Она задумалась, и через некоторое время я решил, что снова услышу, мягко говоря, слова пустопорожние и глупые. Но я ошибся. Бетти оказалась не из тех, кто сдается со второго раза. Когда уже кончился дождь, а из-за углов между домами на пригорке (откуда я пришел) появился черноголовый фашист Старгель, я услышал ответ.
И слова еще долго стояли передо мной. Следуя очередности анкеты, она сказала:
— В районе Горького берега; симметричные фракталы; сам знаешь; мануал прочти; недосмотр, простите; а ты не догадался, умник?

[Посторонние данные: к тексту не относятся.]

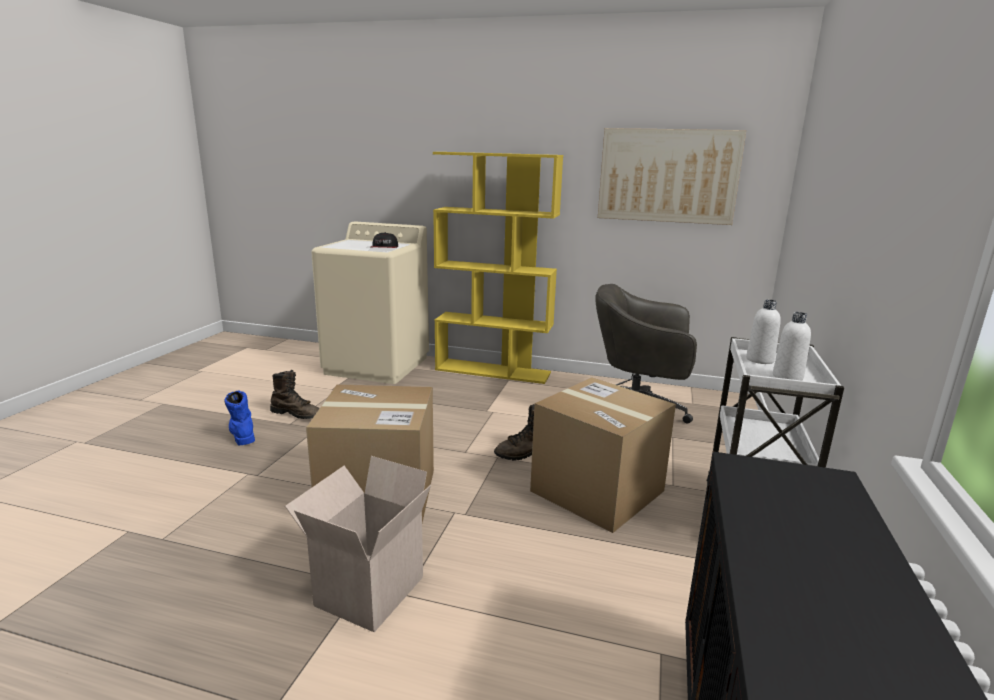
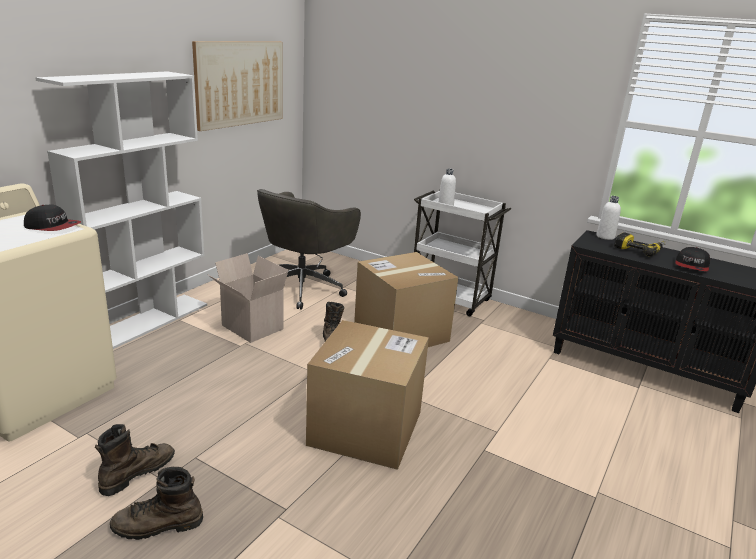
camera: 75 degrees left, 5 degrees up
blue boot [224,390,255,445] -> brown boot [110,467,203,540]
cardboard box [285,456,431,632] -> cardboard box moved to [207,253,288,343]
yellow bookcase [433,152,563,384] -> white bookcase [35,71,207,349]
white bottle [773,312,811,380] -> white bottle moved to [597,196,621,240]
none -> power drill [614,232,666,256]
none -> cap [675,247,710,271]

Глава 8 — Полдня эффективного надувательства морозом

Плато Одай не отбрасывало на ближайшие горы тень, весьма смахивающую на упитанного слона. Вопреки фундаментальным физическим законам, у плато Одай тень отсутствовала. И этот во всех отношениях достопримечательный факт ровным счетом никого не интересовал, ни местных ученых, ни богов, тем более — мужчину крепкого сложения в имперском доспехе, который бодрым шагом поднимался к большой крепости, что на самой вершине. Он давно уже должен был устать или, допустим, вспотеть, но его сильное тренированное тело, благодаря удивительному метаболизму неслось вперед как листок бумаги в ураган. В порывах отрывистых рваными рывками.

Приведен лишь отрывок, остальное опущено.